- _WORK TASK_: Line by line, set down all the data below exactly, omitting any picture.

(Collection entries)

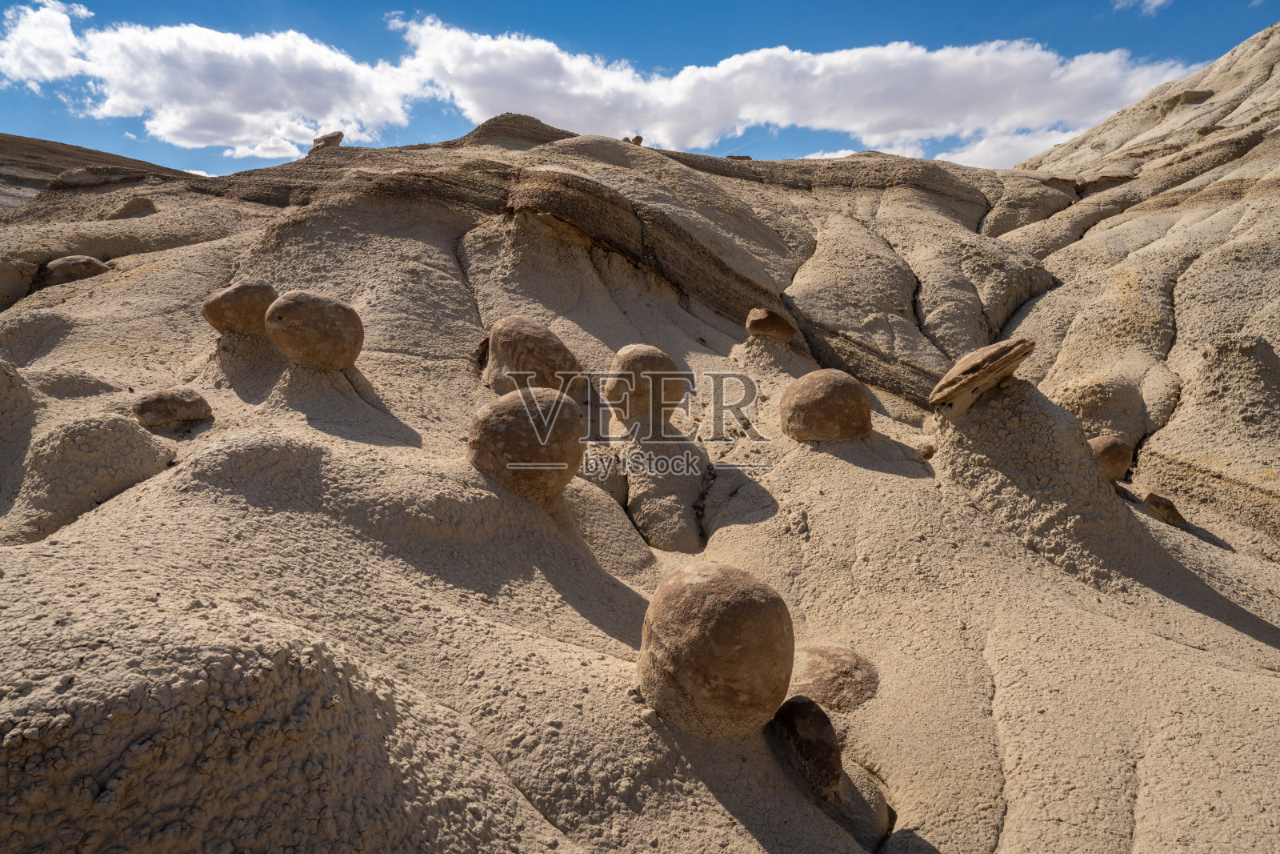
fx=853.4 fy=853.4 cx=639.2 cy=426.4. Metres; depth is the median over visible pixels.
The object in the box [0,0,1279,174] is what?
sky
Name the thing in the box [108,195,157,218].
rock
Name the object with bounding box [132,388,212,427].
rock
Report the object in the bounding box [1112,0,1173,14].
cloud
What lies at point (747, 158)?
rock
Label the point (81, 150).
hill
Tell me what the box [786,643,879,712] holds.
rock
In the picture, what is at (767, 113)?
cloud
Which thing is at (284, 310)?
boulder
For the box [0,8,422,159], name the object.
cloud
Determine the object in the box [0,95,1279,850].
rocky ground
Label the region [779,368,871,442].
boulder
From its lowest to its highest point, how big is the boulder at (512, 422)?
0.607 m
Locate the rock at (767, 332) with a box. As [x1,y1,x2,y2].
[745,307,795,341]
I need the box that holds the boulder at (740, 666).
[636,563,795,738]
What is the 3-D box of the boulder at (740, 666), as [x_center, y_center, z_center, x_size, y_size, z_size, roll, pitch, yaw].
[0.252,0.761,2.879,0.549,0.603,0.540,0,7,-1]
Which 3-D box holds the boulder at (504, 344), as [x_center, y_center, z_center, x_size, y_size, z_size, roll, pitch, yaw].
[-0.743,-0.448,5.841,0.681,0.654,0.661,0,7,-1]
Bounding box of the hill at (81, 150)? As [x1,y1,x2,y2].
[0,132,191,214]
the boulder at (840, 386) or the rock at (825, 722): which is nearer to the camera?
the rock at (825, 722)
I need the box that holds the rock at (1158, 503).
[1143,492,1186,526]
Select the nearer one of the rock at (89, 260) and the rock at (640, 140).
the rock at (89, 260)
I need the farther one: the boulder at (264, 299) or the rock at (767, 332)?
the rock at (767, 332)
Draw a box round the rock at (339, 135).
[309,130,344,152]
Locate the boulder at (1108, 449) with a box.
[1088,434,1132,479]
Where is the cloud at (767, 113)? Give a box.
[387,14,1194,161]
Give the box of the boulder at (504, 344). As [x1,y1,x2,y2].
[483,315,579,391]
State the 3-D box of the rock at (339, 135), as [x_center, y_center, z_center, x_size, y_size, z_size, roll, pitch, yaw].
[-5.892,-5.334,16.146,0.651,0.415,0.604,7,10,42]
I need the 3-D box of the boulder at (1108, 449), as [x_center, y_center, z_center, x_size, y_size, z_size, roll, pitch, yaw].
[3.023,0.210,5.587,0.357,0.345,0.344,-3,8,-20]
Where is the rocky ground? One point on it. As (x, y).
(597, 660)
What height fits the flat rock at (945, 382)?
0.404 m
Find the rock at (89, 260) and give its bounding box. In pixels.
[38,255,110,286]
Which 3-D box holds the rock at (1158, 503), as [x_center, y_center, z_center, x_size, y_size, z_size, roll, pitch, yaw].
[3.389,0.546,5.542,0.274,0.231,0.266,-7,10,-43]
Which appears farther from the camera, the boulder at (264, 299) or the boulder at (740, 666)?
the boulder at (264, 299)
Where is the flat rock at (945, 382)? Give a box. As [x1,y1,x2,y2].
[928,334,1036,414]
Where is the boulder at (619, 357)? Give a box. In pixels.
[604,341,687,418]
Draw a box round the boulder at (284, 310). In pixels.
[263,288,363,370]
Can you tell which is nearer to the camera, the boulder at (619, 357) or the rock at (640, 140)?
the boulder at (619, 357)
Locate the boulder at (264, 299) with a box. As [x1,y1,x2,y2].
[201,280,278,334]
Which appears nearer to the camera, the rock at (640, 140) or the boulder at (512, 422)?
the boulder at (512, 422)
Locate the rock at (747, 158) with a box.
[727,153,752,160]
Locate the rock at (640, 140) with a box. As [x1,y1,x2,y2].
[625,134,643,145]
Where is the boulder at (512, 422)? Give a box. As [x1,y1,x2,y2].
[466,384,584,500]
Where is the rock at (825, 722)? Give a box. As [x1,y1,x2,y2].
[767,693,843,796]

- _OUTPUT OF THE TASK_:
fx=853.4 fy=853.4 cx=639.2 cy=426.4. Metres; depth is the median over visible pixels.
The object in the box [0,0,1279,174] is what?
sky
Name the thing in the box [108,195,157,218].
rock
Name the object with bounding box [132,388,212,427].
rock
Report the object in the bounding box [1112,0,1173,14].
cloud
What lies at point (747, 158)?
rock
Label the point (81, 150).
hill
Tell me what the box [786,643,879,712] holds.
rock
In the picture, what is at (767, 113)?
cloud
Which thing is at (284, 310)?
boulder
For the box [0,8,422,159], name the object.
cloud
Determine the object in the box [0,95,1279,850].
rocky ground
Label the region [779,368,871,442].
boulder
From its lowest to its highest point, how big is the boulder at (512, 422)?
0.607 m
Locate the rock at (767, 332) with a box. As [x1,y1,x2,y2].
[745,307,795,341]
I need the box that holds the boulder at (740, 666).
[636,563,795,738]
What is the 3-D box of the boulder at (740, 666), as [x_center, y_center, z_center, x_size, y_size, z_size, roll, pitch, yaw].
[0.252,0.761,2.879,0.549,0.603,0.540,0,7,-1]
Which 3-D box holds the boulder at (504, 344), as [x_center, y_center, z_center, x_size, y_size, z_size, roll, pitch, yaw].
[-0.743,-0.448,5.841,0.681,0.654,0.661,0,7,-1]
Bounding box of the hill at (81, 150)? As [x1,y1,x2,y2].
[0,132,191,214]
the boulder at (840, 386) or the rock at (825, 722): which is nearer to the camera?
the rock at (825, 722)
I need the box that holds the rock at (1158, 503).
[1143,492,1186,526]
Select the nearer one of the rock at (89, 260) and the rock at (640, 140).
the rock at (89, 260)
I need the farther one: the boulder at (264, 299) or the rock at (767, 332)?
the rock at (767, 332)
Draw a box round the rock at (339, 135).
[309,130,344,152]
Locate the boulder at (1108, 449) with a box.
[1088,434,1132,479]
Where is the cloud at (767, 113)? Give a box.
[387,14,1194,161]
Give the box of the boulder at (504, 344). As [x1,y1,x2,y2].
[483,315,579,391]
State the 3-D box of the rock at (339, 135), as [x_center, y_center, z_center, x_size, y_size, z_size, roll, pitch, yaw].
[-5.892,-5.334,16.146,0.651,0.415,0.604,7,10,42]
I need the 3-D box of the boulder at (1108, 449), as [x_center, y_center, z_center, x_size, y_size, z_size, roll, pitch, yaw].
[3.023,0.210,5.587,0.357,0.345,0.344,-3,8,-20]
Where is the rocky ground? One point on it. As (x, y).
(597, 660)
What height fits the flat rock at (945, 382)?
0.404 m
Find the rock at (89, 260) and give its bounding box. In pixels.
[38,255,110,286]
Which 3-D box holds the rock at (1158, 503), as [x_center, y_center, z_center, x_size, y_size, z_size, roll, pitch, yaw].
[3.389,0.546,5.542,0.274,0.231,0.266,-7,10,-43]
Which appears farther from the camera, the boulder at (264, 299) or the boulder at (740, 666)?
the boulder at (264, 299)
Where is the flat rock at (945, 382)? Give a box. As [x1,y1,x2,y2].
[928,334,1036,414]
Where is the boulder at (619, 357)? Give a box. In pixels.
[604,341,687,418]
Draw a box round the boulder at (284, 310). In pixels.
[263,288,363,370]
Can you tell which is nearer to the camera, the boulder at (619, 357) or the rock at (640, 140)?
the boulder at (619, 357)
Locate the boulder at (264, 299) with a box. As [x1,y1,x2,y2].
[201,280,278,334]
Which appears nearer to the camera, the rock at (640, 140) or the boulder at (512, 422)?
the boulder at (512, 422)
Locate the rock at (747, 158) with a box.
[727,153,752,160]
Locate the rock at (640, 140) with a box. As [x1,y1,x2,y2].
[625,134,643,145]
Where is the boulder at (512, 422)? Give a box. As [x1,y1,x2,y2].
[466,384,584,500]
Where is the rock at (825, 722)? Give a box. As [x1,y1,x2,y2].
[767,693,843,796]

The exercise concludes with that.